Еще об Устюге Валерий рассказывал — о чернении серебра. Там у него был знакомый художник, тоже строгановец, так вот они с ним, по словам Валерия, пили и ели не просто на серебре, а на штабелях серебра, в хранилище заготовок, на огромных стопах серебряных листов.
— Он попробовал задать форсу, принести выставочные серебряные бокалы, я отговорил. Да, старик, с ним мы тоже поговорили, на кого мы работаем. Поди купи серебряный кубок с черненым узором.
Валерий рассказывал о производстве черни.
— Узор сродни хрустальному, та же микронная почти точность, да нет, — засмеялся он, — нельзя бросаться микронами, самый тонкий волос двадцать микрон. У меня тонкие волосы, это удел русых, и Лина полезла с теорией, что тонкие волосы — мягкий характер, потом обожглась, не ко всем русым подходит теория. Эти девчонки, на черни, как на каторге: проведи они узор на миллиметр дальше — штраф, и все предварительные операции за их счет.
Еще он говорил о видах города со стороны Спасо-Гледенского монастыря через Сухону, об устье Северной Двины, которое недалеко, вообще говорил, чтобы и я когда-нибудь непременно побывал там.

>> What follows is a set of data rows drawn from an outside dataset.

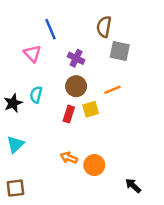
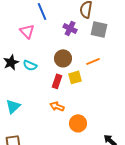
purple cross: (76, 58) -> (70, 28), moved
cyan semicircle: (36, 95) -> (30, 65), turned -80
black star: (13, 103) -> (11, 62), moved
orange arrow: (69, 158) -> (57, 106), moved

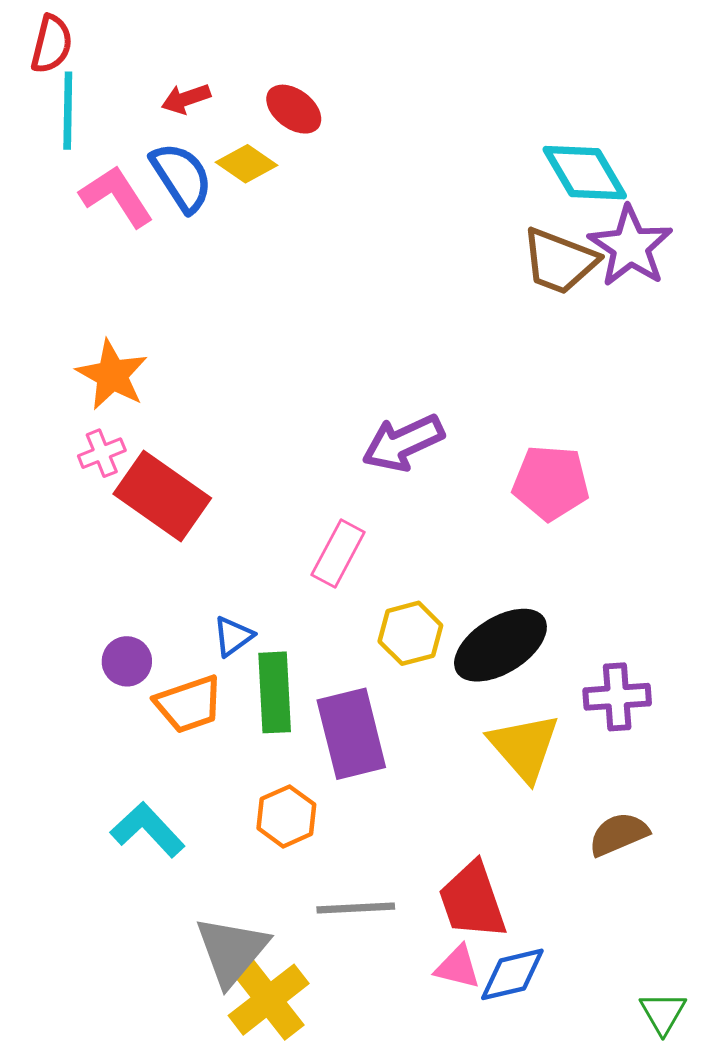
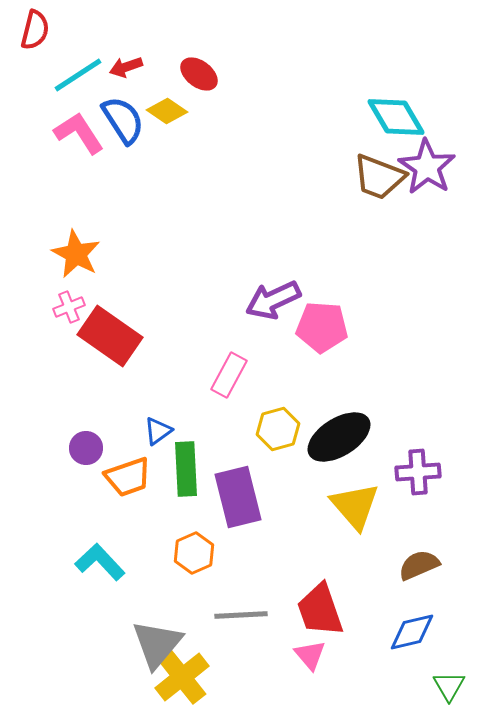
cyan line: (68, 111) -> (78, 75), moved, turned 56
pink pentagon: (551, 483) -> (322, 327), moved
pink triangle: (458, 967) -> (310, 655), turned 36
blue diamond: (512, 974) -> (412, 632), moved

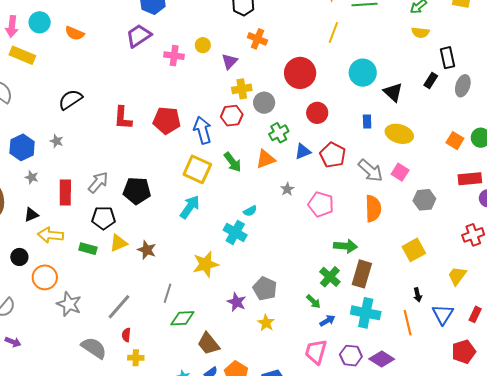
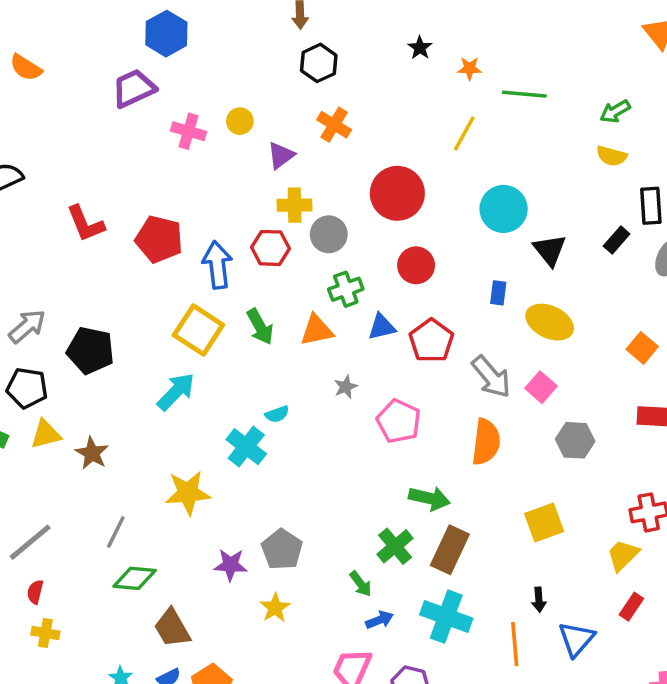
red L-shape: (123, 118) -> (85, 224), turned -35
yellow trapezoid: (457, 276) -> (623, 555), moved
purple star: (237, 302) -> (231, 565), turned -30
red rectangle: (475, 314) -> (631, 607), moved

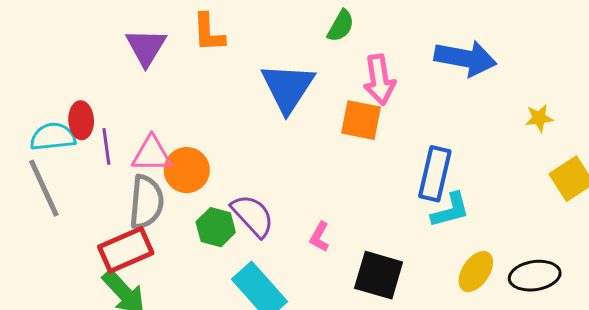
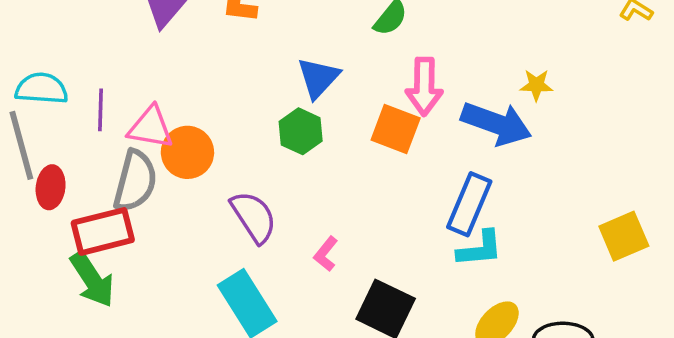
blue arrow: (465, 58) -> (496, 124), moved
blue triangle: (288, 88) -> (318, 78), size x0.7
yellow star: (539, 118) -> (536, 85), moved
red ellipse: (81, 120) -> (51, 187), moved
green hexagon: (216, 227) -> (301, 131), moved

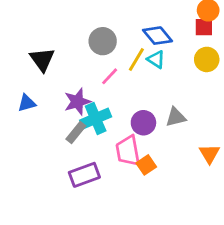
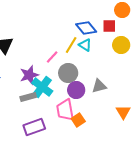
red square: (204, 27) -> (109, 26), moved
gray circle: (103, 41) -> (68, 73), moved
cyan cross: (96, 119) -> (42, 87), turned -30
gray rectangle: (76, 133) -> (28, 97), turned 35

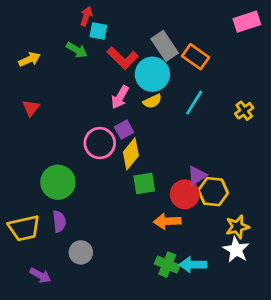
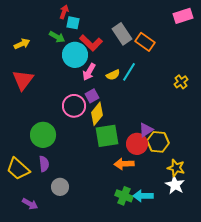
cyan circle: (152, 74) -> (75, 55), moved
cyan line: (194, 103) -> (129, 72), moved
red triangle: (31, 108) -> (23, 80), size x1.6
green square: (144, 184) -> (107, 136), size x1.4
yellow star: (237, 227) -> (176, 168), turned 30
yellow trapezoid: (24, 228) -> (18, 169), turned 55

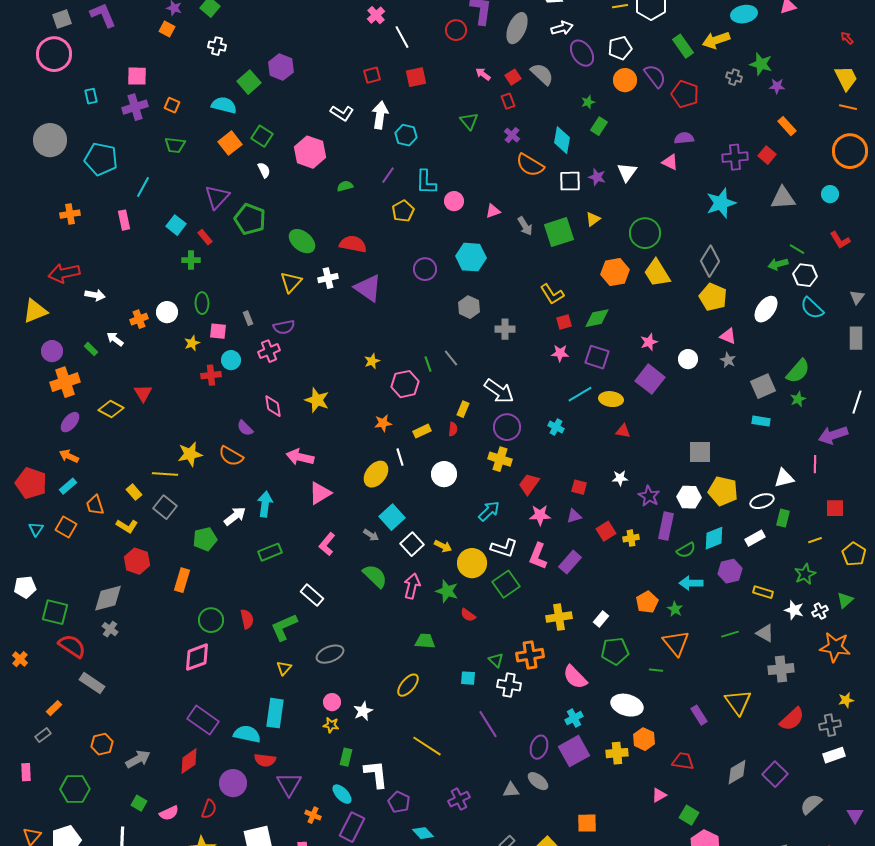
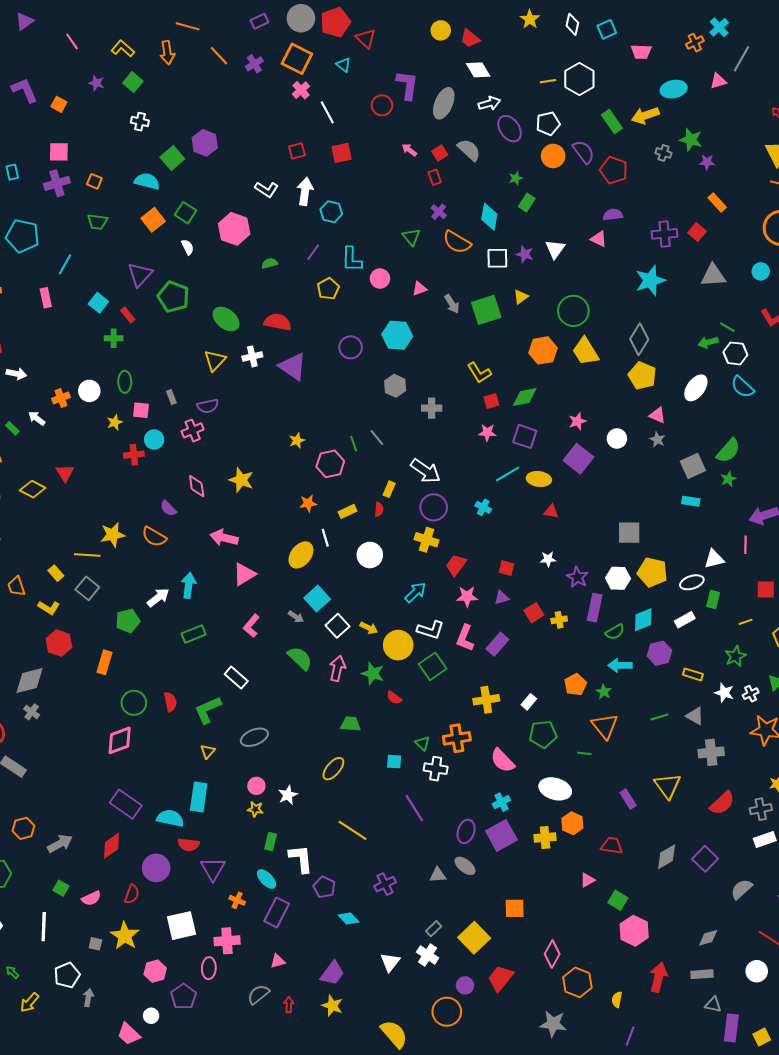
orange square: (167, 29) -> (59, 104), moved
green triangle: (469, 121) -> (411, 237), moved

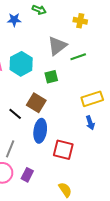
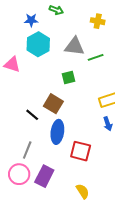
gray triangle: (57, 46) -> (75, 46), turned 45
cyan hexagon: (21, 64) -> (38, 44), moved
purple rectangle: (27, 175) -> (44, 176), size x1.5

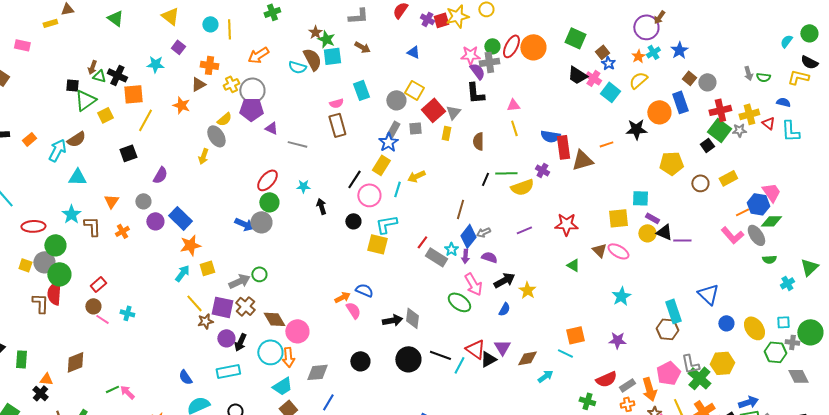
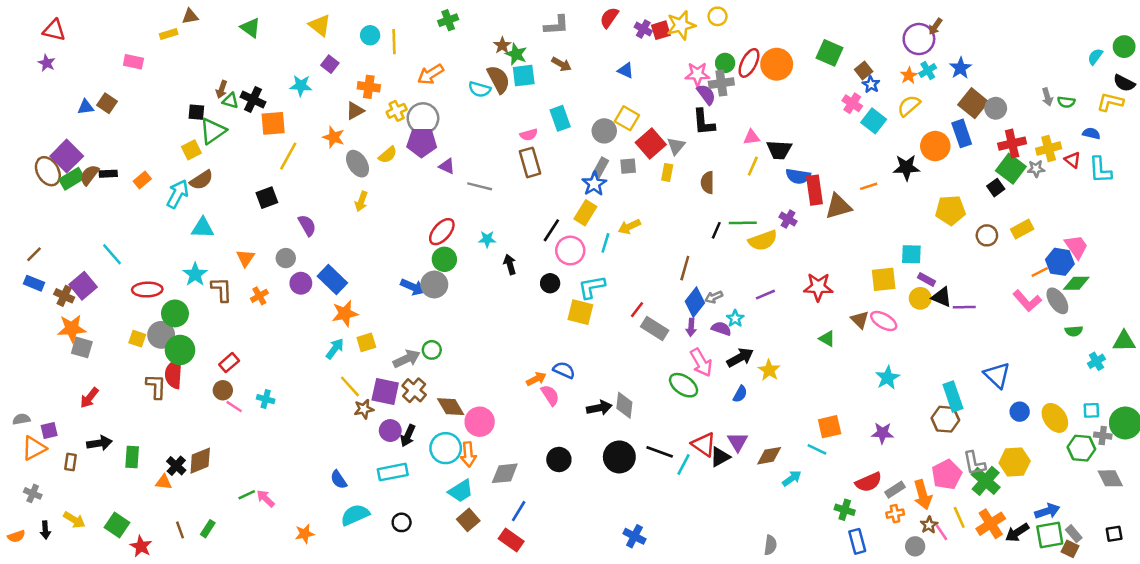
black trapezoid: (577, 75) -> (779, 150), moved, turned -30
brown square: (689, 78) -> (973, 103), size x1.6
yellow square: (105, 115) -> (191, 150), moved
yellow line: (514, 128) -> (753, 166), turned 42
gray ellipse: (216, 136) -> (358, 164), moved
purple semicircle: (160, 175) -> (307, 225), turned -60
cyan star: (451, 249) -> (735, 318), moved
green triangle: (809, 267) -> (1124, 341), turned 42
black cross: (40, 393) -> (176, 466), moved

Валя говорила о выставке, о Мите, о девчонках, о наследстве. Разойдясь, она потеряла все права, и главным наследником Валерия становился Митя.
— Что они слышали от него? — говорила Валя. — Как пастушил коров? Но сейчас же другое время, кого сейчас убеждает, что кто-то когда-то ходил в лаптях. И без конца телефон. Он же был во многих комиссиях, ты представь эти разговоры о наследстве художников, они все о деньгах, они без конца о деньгах. Валерка молодец, я помню всегда, как он слушает, слушает по телефону очередную вдову или наследника, хмурится и резко в конце, но непреклонно говорит: не разбазаривать я помогу. Как он много платил, кто бы знал! Господи, Митька — дурак, я ему говорила, сколько картин его отец спас, сколько фарфора, витражей, росписей, разве дуракам чего докажешь. Нет, они видели одно — отец пьет, отец мало с ними бывает, отец отсыпается после похмелья или после творчества, им не объяснишь, им не попять просто по возрасту. А теперь им говорят со всех сторон — ваш отец гениален. И они уверены, что все кругом врут, и приучаются к этой лжи. Легко ли?